My advise is not to try and figure out any of this , unless you are in the business. I bought a 9" center section with Trac-Loc, 31 spline gears, and some gearing I don't really remember,from some guy on the East Coast, had it shipped sight unseen to Los Angeles, and took it to a shop in my area that SPECIALIZED in rear ends. The 9" Ford is widely used, and there are lots of parts available for them. The shop I used completely overhauled my newly purchased, but very used, center section, swapping out the 31 spline components for 28 spline to match my rear axle, put in the gearing ratio of my choice, new bearings , clutch pack, yoke, etc. The shop carried everything necessary. All I had to do was install the diff, and get my speedo recalibrated to reflect my new gearing. The cost was fairly reasonable as I remember. Let a professional do up your needs. You're not going to learn Portuguese overnight either.
 
My advise is not to try and figure out any of this , unless you are in the business. I bought a 9" center section with Trac-Loc, 31 spline gears, and some gearing I don't really remember,from some guy on the East Coast, had it shipped sight unseen to Los Angeles, and took it to a shop in my area that SPECIALIZED in rear ends. The 9" Ford is widely used, and there are lots of parts available for them. The shop I used completely overhauled my newly purchased, but very used, center section, swapping out the 31 spline components for 28 spline to match my rear axle, put in the gearing ratio of my choice, new bearings , clutch pack, yoke, etc. The shop carried everything necessary. All I had to do was install the diff, and get my speedo recalibrated to reflect my new gearing. The cost was fairly reasonable as I remember. Let a professional do up your needs. You're not going to learn Portuguese overnight either.

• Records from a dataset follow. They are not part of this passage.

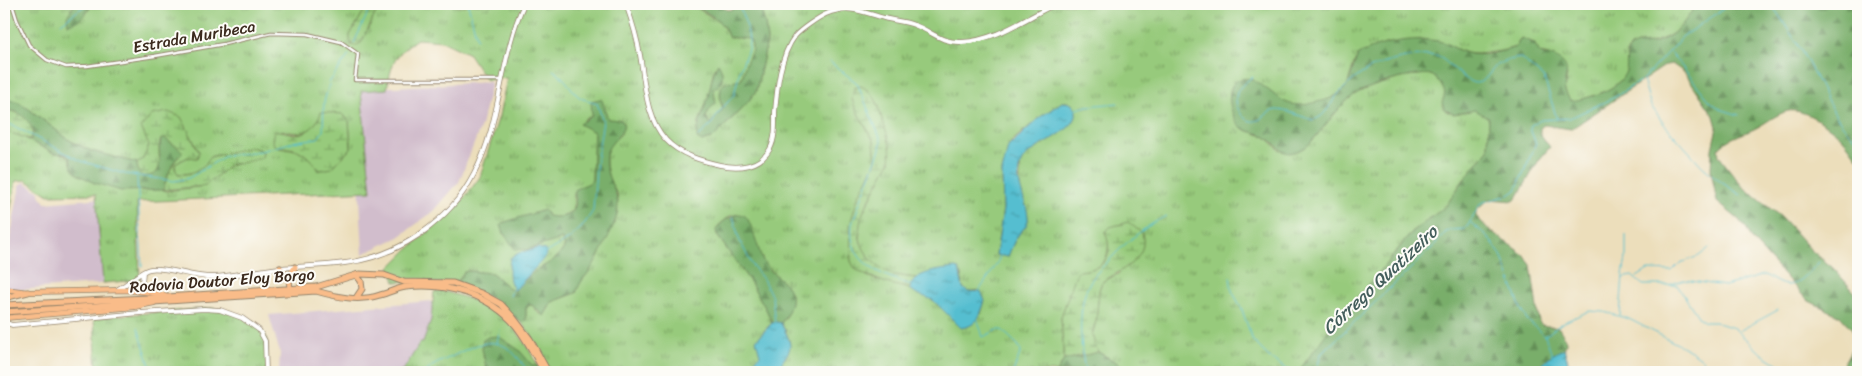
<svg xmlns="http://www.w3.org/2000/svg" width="1862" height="376" font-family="Sriracha,sans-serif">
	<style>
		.industrial { fill: #d1bdcc }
		.grass { fill: url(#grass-tufts); stroke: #697a4c; fill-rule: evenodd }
		.forest { fill: url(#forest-firs); stroke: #5a6c44 }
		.wetland { fill: url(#wetland-marsh); stroke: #697a4c }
		.water { fill: url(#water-ripples); stroke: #487477 }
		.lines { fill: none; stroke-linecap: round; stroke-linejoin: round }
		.stream { stroke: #54bed0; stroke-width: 1 }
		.minor-casing { stroke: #94846c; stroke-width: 4.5 }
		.tertiary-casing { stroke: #94846c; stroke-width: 5.5 }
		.primary-casing { stroke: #94846c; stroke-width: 6 }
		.motorway-casing { stroke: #94846c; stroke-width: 7 }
		.minor { stroke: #fff; stroke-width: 2.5 }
		.tertiary { stroke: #fff; stroke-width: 4 }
		.primary { stroke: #f9bc89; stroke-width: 4.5 }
		.motorway { stroke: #f9bc89; stroke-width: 5 }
		.labels { text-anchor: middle; stroke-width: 4; stroke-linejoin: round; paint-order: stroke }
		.street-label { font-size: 16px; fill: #3b2a1e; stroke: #fdfcf7 }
		.water-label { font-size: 18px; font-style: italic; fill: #445e5c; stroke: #fdfcf7 }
	</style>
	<defs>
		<pattern id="grass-tufts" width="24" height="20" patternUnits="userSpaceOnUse" patternTransform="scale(1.25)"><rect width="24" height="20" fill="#97ca7b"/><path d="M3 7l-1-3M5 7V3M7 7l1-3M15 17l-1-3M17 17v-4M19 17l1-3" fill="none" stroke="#7ca464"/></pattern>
		<pattern id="forest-firs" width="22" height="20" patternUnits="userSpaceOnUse" patternTransform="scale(1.25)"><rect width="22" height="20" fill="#79ae6b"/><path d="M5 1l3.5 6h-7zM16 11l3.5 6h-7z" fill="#648e57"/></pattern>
		<pattern id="wetland-marsh" width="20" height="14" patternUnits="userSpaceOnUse" patternTransform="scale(1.25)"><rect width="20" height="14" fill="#97ca7b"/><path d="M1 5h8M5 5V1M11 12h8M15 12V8" fill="none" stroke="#7ca464"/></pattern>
		<pattern id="water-ripples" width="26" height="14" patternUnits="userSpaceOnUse" patternTransform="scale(1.25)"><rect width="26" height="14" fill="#54bed0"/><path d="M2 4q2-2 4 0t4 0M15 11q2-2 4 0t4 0" fill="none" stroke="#479ba8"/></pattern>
	</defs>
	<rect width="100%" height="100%" fill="#fdfcf7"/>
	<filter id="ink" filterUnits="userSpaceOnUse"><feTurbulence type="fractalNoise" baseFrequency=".02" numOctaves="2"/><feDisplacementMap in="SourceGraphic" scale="10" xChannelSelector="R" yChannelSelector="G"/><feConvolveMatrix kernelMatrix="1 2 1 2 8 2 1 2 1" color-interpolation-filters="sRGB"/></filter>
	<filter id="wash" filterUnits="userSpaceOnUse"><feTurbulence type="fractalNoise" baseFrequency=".0096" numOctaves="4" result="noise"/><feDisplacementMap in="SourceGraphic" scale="20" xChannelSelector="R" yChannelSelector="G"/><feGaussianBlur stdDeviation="1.12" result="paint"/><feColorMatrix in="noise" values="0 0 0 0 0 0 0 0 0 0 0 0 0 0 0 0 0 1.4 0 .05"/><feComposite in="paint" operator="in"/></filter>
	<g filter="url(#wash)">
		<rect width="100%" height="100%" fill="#ecdebb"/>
		<path class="industrial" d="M 491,82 L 481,126 L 459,182 L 434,211 L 399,237 L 363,254 L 354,89 Z
			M 25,182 L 38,191 L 45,203 L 103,198 L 109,283 L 4,291 L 4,272 L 20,185 Z
			M 431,301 L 462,341 L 431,372 L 279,372 L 280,353 L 269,315 Z"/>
		<path class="grass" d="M 4,4 L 75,4 L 70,10 L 85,15 L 93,4 L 368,4 L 350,35 L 351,45 L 361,43 L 380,4 L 453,4 C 458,8 463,6 469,4 L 690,4 L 720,22 L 728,35 L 749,39 L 752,44 L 752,54 L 747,61 L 743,75 L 740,80 L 720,92 L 723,109 L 710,125 L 706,117 L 709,110 L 716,103 L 713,88 L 718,63 L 713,73 L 708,98 L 698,125 L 709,140 L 713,138 L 747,103 L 756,91 L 767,41 L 765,23 L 759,4 L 1697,4 C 1683,24 1678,35 1653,42 C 1641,46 1637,42 1627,51 C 1627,57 1628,63 1627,68 C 1623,90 1588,98 1570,102 L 1564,89 L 1567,75 L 1550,55 L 1540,53 L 1534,43 L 1521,38 L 1516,47 L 1501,51 L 1476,54 L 1466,53 L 1440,42 L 1422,39 L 1376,47 L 1355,60 L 1347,86 L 1340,93 L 1330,99 L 1309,106 L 1293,105 L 1283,102 L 1257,82 L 1237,80 L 1231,89 L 1246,130 L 1266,137 L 1280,150 L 1306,147 C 1323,131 1335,109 1354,95 C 1364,87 1419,71 1431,75 C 1438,78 1443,86 1445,93 C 1437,124 1459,108 1475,110 C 1480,111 1485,115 1489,118 L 1488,150 L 1462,182 L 1446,206 L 1412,232 L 1298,372 L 1129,372 L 1123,366 L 1098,352 L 1094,343 L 1092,335 L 1096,321 L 1099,290 L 1102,282 L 1120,273 L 1108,240 C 1110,263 1099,270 1078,271 L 1061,317 L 1064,360 L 1057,372 L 779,372 C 779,362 786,359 789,350 C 792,342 785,330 781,323 L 786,317 L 791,297 L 788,288 L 764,263 L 755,242 L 738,214 L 730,216 L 718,226 L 717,235 L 751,283 L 767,311 L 772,323 C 760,334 754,339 761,355 L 755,368 L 760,372 L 551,372 L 530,333 L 521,323 L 526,317 L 526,309 L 529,305 L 532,305 L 540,314 L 545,314 L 552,302 L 576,293 L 580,282 L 588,273 L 616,216 L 618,201 L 617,194 L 609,180 L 606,165 L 606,154 L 608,145 L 621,134 L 624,124 L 621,120 L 610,120 L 593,111 L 592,116 L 584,119 L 594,132 L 592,180 C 588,186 579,187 574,193 L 574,208 C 568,217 558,219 547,216 L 547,213 L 504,234 L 514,246 L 541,244 L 562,239 L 565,246 L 561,253 L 552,263 L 543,266 L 519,287 L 511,290 L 492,273 L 468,271 L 464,272 L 456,284 L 411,281 L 395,282 L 390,267 L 407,250 L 459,205 L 480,177 L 499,116 L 507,78 L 486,80 L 469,54 L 442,41 L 417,39 C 395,54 392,62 387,89 L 361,91 L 371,191 L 137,202 L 140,280 L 103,283 L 96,194 L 49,195 L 26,180 L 16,181 L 4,244 L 4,132 C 22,133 35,145 52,152 C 58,154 64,152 70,158 L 70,161 L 145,191 L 159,189 L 167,191 L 205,186 L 230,165 L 262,158 L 261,150 L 251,147 L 210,157 C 203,170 194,174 178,174 L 176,172 L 175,164 L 188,157 L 197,158 L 199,152 L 185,124 L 149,146 L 143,159 L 137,163 L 91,151 L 69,140 L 25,106 L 16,101 L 4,100 ZM 877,102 L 889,147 L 890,161 L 862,214 L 859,226 L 861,246 L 870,259 L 883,271 L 900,276 L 916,278 L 944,270 L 961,274 L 963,288 L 968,292 L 978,290 C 986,299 984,303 981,314 L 953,320 C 945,312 937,301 927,297 C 921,294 915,291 909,289 C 890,281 862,282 851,261 L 870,173 L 876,162 L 874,141 L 855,108 ZM 1062,102 L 1068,102 L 1073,105 L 1060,134 L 1029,153 L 1021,161 L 1020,170 L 1020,189 L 1028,220 L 1025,227 L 1018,235 L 1013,244 L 996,255 L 1003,209 L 1002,172 L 1011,142 L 1039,118 ZM 341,114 L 349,121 L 351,148 L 332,168 L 319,170 C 308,154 298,148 279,148 L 282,130 C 299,135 310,134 320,118 Z
			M 442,291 C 465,297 490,304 508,321 C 520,333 530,351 538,366 L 532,365 L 526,359 L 486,366 L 487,372 L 398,372 L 404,369 L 420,343 L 423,343 L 431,320 L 434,292 Z
			M 212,308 C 231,313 262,318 267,341 C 269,350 267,362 267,372 L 97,372 L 94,319 L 111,316 Z"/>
		<path class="forest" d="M 75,4 L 93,4 C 85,13 82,22 68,24 L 67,16 Z
			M 690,4 L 718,4 L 727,10 L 733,9 L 736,4 L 759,4 L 765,23 L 767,41 L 756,91 L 747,103 L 713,138 L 702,142 L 697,139 C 697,124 704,111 708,97 C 711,85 712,74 718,63 C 723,70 724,79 719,86 L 713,88 L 716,103 L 709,110 L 706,117 L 710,124 L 723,109 L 720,100 L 721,87 L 725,83 L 741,80 C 744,74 744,69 746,63 C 749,55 756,49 749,39 L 728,37 C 724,19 705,12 690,4 Z
			M 1697,4 L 1858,4 L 1858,159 C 1853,152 1848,144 1842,138 C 1831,127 1804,108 1788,111 C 1776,114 1765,124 1754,129 C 1742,135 1726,138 1718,149 L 1719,156 L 1742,186 L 1781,217 L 1812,251 L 1833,268 L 1858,296 L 1858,372 L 1839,372 L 1852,348 L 1854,338 L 1852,329 L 1840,316 L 1807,300 L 1753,241 L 1747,229 L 1738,219 L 1717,202 L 1711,170 L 1712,149 L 1717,127 L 1714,116 L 1685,73 L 1672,64 L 1666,65 L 1571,129 L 1544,125 L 1540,128 L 1540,135 L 1550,147 L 1539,160 L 1517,198 L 1514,201 L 1489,199 L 1476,211 L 1476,216 L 1488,229 L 1524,255 L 1531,265 L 1539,322 L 1542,325 L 1559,328 C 1561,332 1566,338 1566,343 C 1565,349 1546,362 1541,366 L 1543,372 L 1298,372 L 1334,323 L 1383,268 L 1412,232 L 1446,206 L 1462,182 L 1488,150 L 1489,118 L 1475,110 L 1454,114 L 1445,110 L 1442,103 L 1445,93 C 1442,86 1438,78 1431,75 C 1419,71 1364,87 1354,95 C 1335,109 1323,131 1306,147 C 1282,160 1284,149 1266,137 C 1259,132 1248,133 1241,127 C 1227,114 1221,73 1251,79 C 1282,95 1281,113 1321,101 C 1331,99 1342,94 1347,85 C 1352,76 1353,65 1358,55 C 1380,42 1413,37 1438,41 C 1448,43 1457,50 1466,53 C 1482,57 1501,52 1516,47 L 1521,38 L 1534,43 L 1540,53 C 1546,56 1553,55 1558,59 C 1574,69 1562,79 1565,91 C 1566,94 1569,98 1571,101 C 1589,98 1619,91 1626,71 C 1628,64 1624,54 1630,48 C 1635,42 1644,45 1652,43 C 1677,37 1683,23 1697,4 Z
			M 600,99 L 602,100 L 608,119 L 621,120 L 624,124 C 622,138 608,141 606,156 C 603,182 624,191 616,218 C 612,231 596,263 588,273 C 582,280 579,285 576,293 L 552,302 L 544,316 L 532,305 L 529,305 L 526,309 L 526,320 L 521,323 L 491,299 L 456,284 L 464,272 L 468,271 L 492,273 L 511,290 C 520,286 525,279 533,273 C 545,264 558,261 565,246 L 562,239 L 526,250 L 515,249 L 504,234 L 501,225 L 502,223 L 544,210 L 548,216 C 557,218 572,218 575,206 C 576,200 574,195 575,190 C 580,185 588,186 592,180 L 594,132 L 579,124 L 592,116 L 591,101 Z
			M 4,100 L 16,101 L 25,106 L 69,140 L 91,151 L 137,163 L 138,171 L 160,157 L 159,150 L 161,139 L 165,138 C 171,144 177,145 183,152 C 171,162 168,176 163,190 L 121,191 L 95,183 L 77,174 L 72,168 L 70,158 L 66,154 L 54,153 L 28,140 L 31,139 C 27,123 25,109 4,111 Z
			M 738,214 C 740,214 743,215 745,216 C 750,218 759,251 762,259 C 768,273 787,280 791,294 C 793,303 787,316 781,323 L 772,323 L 767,311 L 751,283 L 717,235 L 716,230 C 721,222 729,217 738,214 Z
			M 498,336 L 519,350 L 532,365 L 538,366 L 541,372 L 487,372 L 482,348 L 483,340 L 488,337 Z
			M 1098,352 L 1123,366 L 1129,372 L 1057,372 L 1064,360 Z"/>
		<path class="wetland" d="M 368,4 L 380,4 L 361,43 L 354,46 L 350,42 L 350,35 Z
			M 861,86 C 874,92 878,103 881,116 C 885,129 893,147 890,161 C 889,165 885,170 883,174 C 871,199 847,227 867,254 C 879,272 895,276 916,278 L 911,284 L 910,289 L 886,283 L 866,275 L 855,269 L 851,261 L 850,224 L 858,197 L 876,162 L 874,141 L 855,108 L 852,99 L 854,88 Z
			M 4,111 C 17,109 30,119 33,132 L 31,139 C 23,139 14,132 4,132 Z
			M 168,112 L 181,117 L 199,152 L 197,158 L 188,157 L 175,164 L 175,169 L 178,174 C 194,175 203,170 210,157 L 251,147 L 263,151 L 262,158 L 230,165 L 205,186 L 163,190 C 168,176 171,163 183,152 C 177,145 171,144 165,138 L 161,139 C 154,154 170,177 142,176 L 138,171 L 137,163 L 143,159 L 149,146 L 141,127 L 152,115 Z
			M 321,112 L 342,114 L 349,121 L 351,148 L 332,168 L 319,170 C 313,162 304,151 294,149 C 287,147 280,149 274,145 L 272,139 L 274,131 C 282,130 287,133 294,134 C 308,135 318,123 321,112 Z
			M 1128,222 L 1142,233 C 1150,259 1119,271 1102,282 L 1099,290 L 1096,321 L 1092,335 L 1098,352 L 1064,360 L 1061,317 L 1075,277 L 1078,271 C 1104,270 1115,257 1105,232 L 1110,227 Z"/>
		<path class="water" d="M 1062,102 C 1068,102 1072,103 1075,108 C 1085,130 1031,145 1022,161 C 1011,180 1030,205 1028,221 C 1027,226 1023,229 1020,233 C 1014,240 1011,249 1008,257 L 996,255 L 1003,209 L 1002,172 L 1008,147 L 1039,118 Z
			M 538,248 L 545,250 L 546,256 L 515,290 C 507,282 509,268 510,258 L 519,253 Z
			M 956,268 L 959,269 L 963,288 L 968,292 L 981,291 L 985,301 C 980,315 978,326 961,328 L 933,300 L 917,294 L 910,289 C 913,271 941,270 956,268 Z
			M 777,322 L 781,323 C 784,330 790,338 790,346 C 790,355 779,361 779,372 L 760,372 L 752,363 L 760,355 L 756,340 L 772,323 Z
			M 1564,348 L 1571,372 L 1543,372 L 1541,366 L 1550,356 Z"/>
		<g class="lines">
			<path class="stream" d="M 206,4 L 208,9
				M 468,4 L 477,39
				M 1771,4 C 1788,28 1804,54 1817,80 C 1830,104 1836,123 1858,140
				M 61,23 L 87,4
				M 354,43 L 372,4
				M 1670,52 L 1710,101 L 1720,109 L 1739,115
				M 830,62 L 857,83 L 881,140 L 880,149 L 852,224 C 847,264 881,275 912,285
				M 1253,76 C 1248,81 1239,86 1237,93 C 1233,104 1242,123 1255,121 C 1263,120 1267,111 1276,110 C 1287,110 1302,117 1313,120 C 1326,117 1331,102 1339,93 C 1349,83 1363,71 1376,66 C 1388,61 1427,52 1439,57 C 1449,62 1466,83 1476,83 C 1486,83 1491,68 1499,64 C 1505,60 1514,59 1521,58 L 1544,78 L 1557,119
				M 1643,80 L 1651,106 L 1664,124 L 1702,166 L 1721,182 L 1741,195
				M 1074,110 L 1087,106 L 1118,103
				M 4,121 L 81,161 L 125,174 L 174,181 L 189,178 L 225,156 L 261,151 L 293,142 L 318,138 L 323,131 L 324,102 L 330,81 L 349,55
				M 698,137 L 710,126 L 720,111 L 734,95 L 740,70 L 748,49 L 749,41 L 747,27 L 741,11 L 736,4
				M 137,177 L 142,267
				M 733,216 L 739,239 L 752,265 L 763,279 L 772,297 L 775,323
				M 1471,223 L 1487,236 L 1501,255 L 1521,309 L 1528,321 L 1545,336 L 1552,355
				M 545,253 L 569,239 L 582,227 L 593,211 L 597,158 L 603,121 L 597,103 C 591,100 584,101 578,96 C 569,87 566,78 553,70
				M 1230,277 L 1232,291 L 1241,307 L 1253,341 L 1270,358 L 1291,372
				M 1637,277 L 1648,270 L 1672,271 L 1680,263 L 1699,256 L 1709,248
				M 1623,278 L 1632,276 L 1643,285 L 1677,285 L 1699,318 L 1705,322 L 1715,322 L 1734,328 L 1762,354 L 1791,372
				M 1671,284 L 1684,280 L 1725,286 L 1764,275 C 1770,277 1774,281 1779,283 C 1796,291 1808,273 1819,262
				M 979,291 L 997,264 L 1000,256
				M 510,296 L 513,288
				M 1620,315 L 1623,275 L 1626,258 L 1626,235
				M 977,318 L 983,337 L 997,330 L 1002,330 L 1018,345 L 1021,351 L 1013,372
				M 138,328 L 152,372
				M 1739,331 L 1778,310
				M 1545,336 L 1562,323 L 1589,311 L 1604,312 L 1629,319 L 1691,351 L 1701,358 L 1710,372
				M 497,343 L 500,330
				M 1085,370 C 1080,344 1077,305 1090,282 C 1097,271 1108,262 1116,253 C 1131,238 1148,225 1166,216
				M 426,372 C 434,363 443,361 453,356 C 489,337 505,335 528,372
				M 1079,372 L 1085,370 L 1096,372
				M 1316,372 L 1321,354 L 1326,349 L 1431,249 L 1446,232 L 1452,230 L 1464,229 L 1467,227 L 1481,203 L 1509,195 L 1516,190 L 1536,143 L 1530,129 L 1531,125 L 1541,120 L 1570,118 L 1615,97 L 1643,79 L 1683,36 L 1722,10 L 1726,4"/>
		</g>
	</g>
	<g filter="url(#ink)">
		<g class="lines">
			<defs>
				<path id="minor" d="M 12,4 L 17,20 L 29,45 L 47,60 L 66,67 L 87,66 L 155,56 L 224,44 L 271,33 L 307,34 L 341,42 L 358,54 L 355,80 L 502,80"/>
				<path id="tertiary" d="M 626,4 C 632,21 637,37 640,55 C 645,83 645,117 666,140 C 680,155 702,161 720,165 C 739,169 760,167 770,149 C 776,138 775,123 775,112 C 777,88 780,56 795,36 C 800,30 819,17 826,14 C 849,4 862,12 884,18 C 894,21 904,21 914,25 C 932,31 940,43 962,42 C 998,40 1025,18 1056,4
					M 143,272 L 142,283 L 146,292
					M 118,289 C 129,284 141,270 150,269 C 166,266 194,278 213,277 C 236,276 258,270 281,268 C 302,266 324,266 345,263 C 398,257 450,221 474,174 C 502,121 499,58 524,4
					M 4,322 L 12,325 L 140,313 L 204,309 L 220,310 L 242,318 L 259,330 L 265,341 L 266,372"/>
				<path id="primary" d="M 4,289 L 28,292 L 126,290 L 154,293 L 165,296
					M 4,318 L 134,307 L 154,303"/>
				<path id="motorway" d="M 280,268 L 289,278 L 290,290
					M 289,278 L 295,267
					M 4,298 L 28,292
					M 356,298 L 362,289 L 361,281 L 356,275
					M 4,305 L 167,297 L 316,287 L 359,274 L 384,275 L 404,282 L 453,283 L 481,293 L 501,304 L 513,317 L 530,339 L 548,372
					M 4,312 L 316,291 C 337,297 359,302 380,295 C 389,293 397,288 406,287 C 446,282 490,295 516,326 C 527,340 536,357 544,372"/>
			</defs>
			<use href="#minor" class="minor-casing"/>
			<use href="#tertiary" class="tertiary-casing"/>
			<use href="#primary" class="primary-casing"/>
			<use href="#motorway" class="motorway-casing"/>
			<use href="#minor" class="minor"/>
			<use href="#tertiary" class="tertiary"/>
			<use href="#primary" class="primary"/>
			<use href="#motorway" class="motorway"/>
		</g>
	</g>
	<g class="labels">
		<g class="street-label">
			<text transform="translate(194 36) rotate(-10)" y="6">Estrada Muribeca</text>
			<text transform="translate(222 280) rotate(-4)" y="6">Rodovia Doutor Eloy Borgo</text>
		</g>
		<g class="water-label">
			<text transform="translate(1380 280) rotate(-43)" y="6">Córrego Quatizeiro</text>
		</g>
	</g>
	<rect width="1862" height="376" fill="none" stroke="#fdfcf7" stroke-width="20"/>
</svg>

o que ele disse (Portuguese for "what he said")
 
I actually just did a rebuild of my third member over the weekend. It went fairly smoothly with only one new specialty tool (I am a quality engineer so I already had all of the precision measuring tools handy. Those probably cost a lot). All I needed was a $30 bearing puller from Harbor freight, and a full day of work. Now I have the 3.50 ratio installed for the AOD swap I’m doing. If you’re slow and methodical in your work, it really is easy but time-consuming, but will also save thousands of $ over buying a drop-in. I think it cost me about $300 including tools. You could also source your own parts and send it to a shop for much less than buying a drop-in. Just my $0.02.
 
Mine sounded and felt like the space shuttle! Along with the leaks.

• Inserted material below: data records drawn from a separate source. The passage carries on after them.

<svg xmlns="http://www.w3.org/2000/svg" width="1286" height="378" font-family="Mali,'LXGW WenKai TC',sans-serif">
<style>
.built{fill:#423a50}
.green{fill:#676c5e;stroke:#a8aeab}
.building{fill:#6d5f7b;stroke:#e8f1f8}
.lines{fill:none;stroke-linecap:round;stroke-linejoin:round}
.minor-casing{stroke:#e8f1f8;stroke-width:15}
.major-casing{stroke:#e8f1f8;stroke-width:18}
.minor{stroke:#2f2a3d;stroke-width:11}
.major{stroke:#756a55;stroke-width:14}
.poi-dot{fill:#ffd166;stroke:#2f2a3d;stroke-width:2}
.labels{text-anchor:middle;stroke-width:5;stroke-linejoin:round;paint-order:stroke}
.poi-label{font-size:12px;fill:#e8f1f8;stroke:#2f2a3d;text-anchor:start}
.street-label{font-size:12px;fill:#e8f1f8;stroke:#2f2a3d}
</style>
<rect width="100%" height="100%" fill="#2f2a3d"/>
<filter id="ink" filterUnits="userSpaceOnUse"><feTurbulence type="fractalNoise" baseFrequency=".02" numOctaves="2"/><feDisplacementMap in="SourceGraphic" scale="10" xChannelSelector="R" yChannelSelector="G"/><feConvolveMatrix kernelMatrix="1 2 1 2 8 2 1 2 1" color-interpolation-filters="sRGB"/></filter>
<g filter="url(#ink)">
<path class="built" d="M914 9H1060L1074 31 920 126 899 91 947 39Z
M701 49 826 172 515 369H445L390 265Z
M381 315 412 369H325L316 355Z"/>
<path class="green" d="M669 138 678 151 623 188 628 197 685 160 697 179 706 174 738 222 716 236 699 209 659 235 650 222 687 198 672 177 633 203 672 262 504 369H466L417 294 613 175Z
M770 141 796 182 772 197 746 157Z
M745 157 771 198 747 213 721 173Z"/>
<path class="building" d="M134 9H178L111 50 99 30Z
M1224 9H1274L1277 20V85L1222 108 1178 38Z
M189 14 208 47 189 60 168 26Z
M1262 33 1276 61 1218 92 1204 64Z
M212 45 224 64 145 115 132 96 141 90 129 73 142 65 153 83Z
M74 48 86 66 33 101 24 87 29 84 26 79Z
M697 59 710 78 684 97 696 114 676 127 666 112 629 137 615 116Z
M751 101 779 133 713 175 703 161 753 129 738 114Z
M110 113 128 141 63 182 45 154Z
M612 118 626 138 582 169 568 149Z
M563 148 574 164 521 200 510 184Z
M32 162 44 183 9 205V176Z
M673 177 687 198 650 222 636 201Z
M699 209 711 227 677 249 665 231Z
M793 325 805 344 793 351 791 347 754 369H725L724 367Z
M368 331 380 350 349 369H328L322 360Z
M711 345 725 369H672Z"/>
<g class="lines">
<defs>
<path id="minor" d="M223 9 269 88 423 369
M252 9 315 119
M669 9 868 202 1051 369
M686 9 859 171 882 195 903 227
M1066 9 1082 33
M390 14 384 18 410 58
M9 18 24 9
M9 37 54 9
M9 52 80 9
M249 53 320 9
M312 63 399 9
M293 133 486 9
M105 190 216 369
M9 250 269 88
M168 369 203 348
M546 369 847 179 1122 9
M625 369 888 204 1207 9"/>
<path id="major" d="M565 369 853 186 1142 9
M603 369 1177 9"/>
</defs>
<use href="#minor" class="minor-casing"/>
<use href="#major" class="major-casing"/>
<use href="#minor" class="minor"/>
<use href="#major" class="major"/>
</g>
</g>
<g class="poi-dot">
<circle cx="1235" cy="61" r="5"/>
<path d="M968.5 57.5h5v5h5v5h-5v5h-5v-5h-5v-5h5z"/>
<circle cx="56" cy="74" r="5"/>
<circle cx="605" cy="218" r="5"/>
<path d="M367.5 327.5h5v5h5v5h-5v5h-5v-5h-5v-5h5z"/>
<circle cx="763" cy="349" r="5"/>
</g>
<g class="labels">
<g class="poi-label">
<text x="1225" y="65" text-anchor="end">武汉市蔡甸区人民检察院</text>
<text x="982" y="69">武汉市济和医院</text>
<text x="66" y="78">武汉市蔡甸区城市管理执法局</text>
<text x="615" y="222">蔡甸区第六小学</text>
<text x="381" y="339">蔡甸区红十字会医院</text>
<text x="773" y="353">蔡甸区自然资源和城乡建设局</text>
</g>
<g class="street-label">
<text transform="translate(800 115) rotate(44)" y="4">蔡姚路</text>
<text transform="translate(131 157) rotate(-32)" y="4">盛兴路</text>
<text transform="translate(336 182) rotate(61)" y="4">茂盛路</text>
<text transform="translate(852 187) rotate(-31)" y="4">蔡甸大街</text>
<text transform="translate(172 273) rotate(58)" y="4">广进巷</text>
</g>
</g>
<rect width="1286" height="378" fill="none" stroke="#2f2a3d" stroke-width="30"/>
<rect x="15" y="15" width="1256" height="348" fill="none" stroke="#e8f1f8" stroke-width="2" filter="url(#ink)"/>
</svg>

I had mine rebuilt and went from 2.75 to 3.0 If I remember I could not get a 2.75 Perfect for my ice cream car. The speedometer is a little off but a little quicker at the start.
 
Last edited:
Thats 2 referrals for Alan. The hive has spoken. I called him up and hopefully when he gets back from vacation will be able to put something together for me.
 
I did a QP swap about 3 months ago. Works great bolted right in. 3.50 gears posi. Using a AOD trans
 
On my car, as it came with A/C, and an FMX, the 3.5:1 ratio was never available for that particular combination, and so, a simple nylon drive gear swap at the trans wasn't in the cards for me. My local Speedo Shop had a unit that goes inline on the speedo cable, called a "ratio box", a compact little piece that they can load numerous combinations of gearing to make the stock speedo accurate. Just mentioning it as an option, for some may not be aware that exists. As for the advising to let a rear end shop do the work, they have the parts, and the experience. Obviously, there are those on the boards who are capable of doing the job, but they aren't ,by and large, the ones posting for advise. I assume anyone inquiring here has little to no experience in differential overhauling, ( include me in that group ), there's other things I'm good at, at I'm OK with that.